58.2.1 Treatments for varicose veins

  • Compression stockings: A small RCT on preventing varicose veins in pregnancy with compression stockings (n=42) (Thaler et al 2001) found that compression stockings do not prevent or improve varicose veins, but do improve leg symptoms (pain, discomfort, cramps) (RR 0.74, 95% CI 0.59–0.93).
  • Surgery: Surgical techniques including stripping and ligation, ablation or scleropathy, may be used to remove varicose veins when people remain symptomatic (Carr 2006). As symptoms of varicose veins often improve after the birth (Bamigboye & Smyth 2007), surgery is rarely considered an appropriate intervention for pregnant women.

Recommendation

  • Consensus-based
  • LIV

Advise women that varicose veins are common during pregnancy, vary in severity, will not generally cause harm and usually improve after the birth. Correctly fitted compression stockings may be helpful.

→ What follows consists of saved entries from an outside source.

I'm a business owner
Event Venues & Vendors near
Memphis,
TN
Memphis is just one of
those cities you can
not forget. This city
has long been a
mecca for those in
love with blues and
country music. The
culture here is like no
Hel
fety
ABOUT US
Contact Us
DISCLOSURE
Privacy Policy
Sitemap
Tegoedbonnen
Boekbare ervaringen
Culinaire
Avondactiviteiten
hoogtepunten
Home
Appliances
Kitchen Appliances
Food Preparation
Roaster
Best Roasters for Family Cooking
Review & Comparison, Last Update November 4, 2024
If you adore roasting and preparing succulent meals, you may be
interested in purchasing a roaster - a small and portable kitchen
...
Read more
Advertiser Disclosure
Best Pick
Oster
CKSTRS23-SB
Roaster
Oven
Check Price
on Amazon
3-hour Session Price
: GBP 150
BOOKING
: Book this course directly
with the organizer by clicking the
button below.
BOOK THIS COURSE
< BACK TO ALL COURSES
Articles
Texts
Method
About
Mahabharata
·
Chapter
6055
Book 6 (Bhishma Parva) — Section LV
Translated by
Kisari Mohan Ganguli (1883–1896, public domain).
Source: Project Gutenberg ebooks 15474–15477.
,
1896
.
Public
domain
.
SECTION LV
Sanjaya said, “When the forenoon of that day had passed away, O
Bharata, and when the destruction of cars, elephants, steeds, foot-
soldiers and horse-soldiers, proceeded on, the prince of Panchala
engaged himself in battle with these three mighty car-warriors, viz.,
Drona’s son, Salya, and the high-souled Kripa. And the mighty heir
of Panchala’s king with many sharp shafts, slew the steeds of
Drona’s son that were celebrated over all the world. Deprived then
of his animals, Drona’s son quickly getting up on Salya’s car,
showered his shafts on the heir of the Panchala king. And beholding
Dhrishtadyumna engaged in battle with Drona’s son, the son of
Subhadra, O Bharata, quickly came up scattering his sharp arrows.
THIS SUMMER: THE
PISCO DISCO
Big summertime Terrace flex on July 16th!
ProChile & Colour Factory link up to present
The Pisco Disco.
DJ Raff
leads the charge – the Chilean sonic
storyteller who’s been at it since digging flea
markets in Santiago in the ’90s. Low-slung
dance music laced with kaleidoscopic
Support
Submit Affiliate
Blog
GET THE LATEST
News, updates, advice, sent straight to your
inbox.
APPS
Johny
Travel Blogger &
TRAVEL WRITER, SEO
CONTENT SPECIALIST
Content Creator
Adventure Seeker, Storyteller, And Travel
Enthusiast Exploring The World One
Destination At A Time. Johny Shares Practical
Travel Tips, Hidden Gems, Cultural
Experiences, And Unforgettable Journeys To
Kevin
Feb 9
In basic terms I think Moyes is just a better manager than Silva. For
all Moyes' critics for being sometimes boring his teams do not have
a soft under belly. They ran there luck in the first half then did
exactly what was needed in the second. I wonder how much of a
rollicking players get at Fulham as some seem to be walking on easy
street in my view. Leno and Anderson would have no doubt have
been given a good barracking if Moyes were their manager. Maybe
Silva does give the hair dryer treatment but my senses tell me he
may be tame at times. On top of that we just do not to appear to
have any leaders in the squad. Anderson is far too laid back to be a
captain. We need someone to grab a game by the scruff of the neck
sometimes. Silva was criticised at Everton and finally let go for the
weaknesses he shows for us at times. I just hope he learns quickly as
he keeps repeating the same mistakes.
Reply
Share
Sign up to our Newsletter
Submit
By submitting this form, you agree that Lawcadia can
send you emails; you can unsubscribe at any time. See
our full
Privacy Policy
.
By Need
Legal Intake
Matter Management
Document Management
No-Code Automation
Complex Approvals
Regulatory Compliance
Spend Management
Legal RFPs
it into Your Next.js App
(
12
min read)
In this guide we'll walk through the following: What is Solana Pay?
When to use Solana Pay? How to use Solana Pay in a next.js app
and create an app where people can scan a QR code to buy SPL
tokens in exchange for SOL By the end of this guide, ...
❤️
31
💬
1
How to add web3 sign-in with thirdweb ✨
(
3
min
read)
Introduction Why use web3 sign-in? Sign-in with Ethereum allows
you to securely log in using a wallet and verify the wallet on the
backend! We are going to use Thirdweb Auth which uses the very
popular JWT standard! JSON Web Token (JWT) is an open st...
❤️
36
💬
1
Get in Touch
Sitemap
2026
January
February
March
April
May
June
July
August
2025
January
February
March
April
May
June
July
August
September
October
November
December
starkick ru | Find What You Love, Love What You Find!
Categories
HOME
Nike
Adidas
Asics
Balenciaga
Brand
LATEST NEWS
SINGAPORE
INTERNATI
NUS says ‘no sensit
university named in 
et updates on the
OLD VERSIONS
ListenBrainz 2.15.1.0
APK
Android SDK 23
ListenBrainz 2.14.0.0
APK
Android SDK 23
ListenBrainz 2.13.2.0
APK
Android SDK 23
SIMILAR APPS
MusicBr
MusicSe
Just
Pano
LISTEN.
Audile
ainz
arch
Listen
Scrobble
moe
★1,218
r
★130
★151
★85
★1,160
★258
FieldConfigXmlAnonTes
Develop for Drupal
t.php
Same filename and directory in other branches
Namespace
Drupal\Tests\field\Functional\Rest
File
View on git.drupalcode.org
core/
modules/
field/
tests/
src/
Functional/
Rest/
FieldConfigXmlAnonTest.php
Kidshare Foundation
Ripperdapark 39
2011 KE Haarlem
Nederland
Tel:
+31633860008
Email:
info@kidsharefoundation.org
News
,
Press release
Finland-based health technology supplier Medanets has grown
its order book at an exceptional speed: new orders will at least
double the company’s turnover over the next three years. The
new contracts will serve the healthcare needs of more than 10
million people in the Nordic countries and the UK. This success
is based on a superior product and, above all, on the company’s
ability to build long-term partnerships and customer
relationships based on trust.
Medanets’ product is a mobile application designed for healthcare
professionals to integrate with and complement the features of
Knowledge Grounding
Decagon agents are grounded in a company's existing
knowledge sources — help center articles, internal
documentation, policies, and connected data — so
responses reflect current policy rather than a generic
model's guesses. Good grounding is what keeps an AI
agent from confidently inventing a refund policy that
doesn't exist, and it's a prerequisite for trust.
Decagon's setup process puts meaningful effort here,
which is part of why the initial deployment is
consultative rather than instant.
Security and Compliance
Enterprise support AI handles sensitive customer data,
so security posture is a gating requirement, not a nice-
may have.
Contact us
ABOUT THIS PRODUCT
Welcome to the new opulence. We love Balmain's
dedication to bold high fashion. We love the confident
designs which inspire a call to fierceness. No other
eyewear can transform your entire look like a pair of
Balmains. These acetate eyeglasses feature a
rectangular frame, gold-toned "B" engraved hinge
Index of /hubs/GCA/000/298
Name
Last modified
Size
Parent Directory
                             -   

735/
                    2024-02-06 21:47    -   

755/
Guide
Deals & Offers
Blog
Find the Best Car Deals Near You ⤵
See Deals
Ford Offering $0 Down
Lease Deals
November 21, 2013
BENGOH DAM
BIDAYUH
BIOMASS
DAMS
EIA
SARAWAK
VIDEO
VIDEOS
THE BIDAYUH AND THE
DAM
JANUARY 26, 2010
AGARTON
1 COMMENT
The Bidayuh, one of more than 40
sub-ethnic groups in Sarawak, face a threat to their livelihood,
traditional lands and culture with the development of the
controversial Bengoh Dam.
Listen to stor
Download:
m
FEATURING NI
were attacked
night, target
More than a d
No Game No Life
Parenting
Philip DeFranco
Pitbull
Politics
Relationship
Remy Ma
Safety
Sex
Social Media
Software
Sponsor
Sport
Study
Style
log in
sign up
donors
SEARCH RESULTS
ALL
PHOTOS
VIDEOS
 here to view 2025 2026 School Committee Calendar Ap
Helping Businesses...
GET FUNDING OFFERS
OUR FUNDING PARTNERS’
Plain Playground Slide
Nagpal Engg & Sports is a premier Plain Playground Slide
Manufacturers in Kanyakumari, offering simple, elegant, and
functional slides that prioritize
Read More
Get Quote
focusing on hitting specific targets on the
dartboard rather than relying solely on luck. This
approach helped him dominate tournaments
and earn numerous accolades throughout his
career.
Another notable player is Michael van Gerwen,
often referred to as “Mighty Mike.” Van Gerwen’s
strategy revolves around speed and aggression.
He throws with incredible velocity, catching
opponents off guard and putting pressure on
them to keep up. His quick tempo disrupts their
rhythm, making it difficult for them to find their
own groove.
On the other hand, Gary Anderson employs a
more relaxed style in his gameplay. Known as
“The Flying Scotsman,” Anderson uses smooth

Approved by NHMRC in June 2014; expires June 2019

58.3 Practice summary: varicose veins

When

A woman had varicose veins before pregnancy or has symptoms of varicose veins.

Who

  • Midwife
  • GP
  • obstetrician
  • Aboriginal and Torres Strait Islander Health Practitioner
  • Aboriginal and Torres Strait Islander Health Worker
  • multicultural health worker.

What

  • Provide advice
    Explain that varicose veins are common in pregnancy, especially in second and subsequent pregnancies and multiple pregnancies.
  • Discuss treatments
    Advise women that symptoms can be relieved by elevating the feet while resting and avoiding long periods of standing.
  • Take a holistic approach
    Women may not mention that they have varicose veins and they may not be visible to the health professional. Asking about itching or discomfort in the legs can assist in identifying varicose veins.

58.4 Resources

  • Remote Primary Health Care Manuals (2017). Common discomforts of pregnancy. In: Women’s Business Manual (6th edition). Alice Springs, NT: Centre for Remote Health.

References

  • Bamigboye A & Hofmeyr GJ (2006) Interventions for leg edema and varicosities in pregnancy. What evidence? Eur J Obstet Gynecol Reprod Biol 129(1): 3–8.
  • Bamigboye A & Smyth R (2007) Interventions for varicose veins and leg oedema in pregnancy. Cochrane Database Sys Rev 2007, Issue 1. Art. No.: CD001066. DOI: 10.1002/14651858.CD001066.pub2.
  • Beebe-Dimmer JL, Pfeifer JR, Engle JS et al (2005) The epidemiology of chronic venous insufficiency and varicose veins. Annals Epidemiol 15(3): 175–84.
  • Carr S (2006) Current management of varicose veins. Clin Obstet Gynecol 49(2): 414–26.
  • Dindelli M, Parazzini F, Basellini A et al (1993) Risk factors for varicose disease before and during pregnancy. Angiol 44: 361–67.
  • Jawien A (2003) The influence of environmental factors in chronic venous insufficiency. Angiol 54(1): S19–S31.
  • Lenkovic M, Cabrijan L, Gruber F et al (2009) Effect of progesterone and pregnancy on the development of varicose veins. Acta Dermatovenerol Croat 17(4): 263–67.
  • Thaler E, Huch A, Huch R et al (2001) Compression stockings prophylaxis of emergent varicose veins in pregnancy: a prospective randomised controlled study. Swiss Med Weekly 131: 659–62.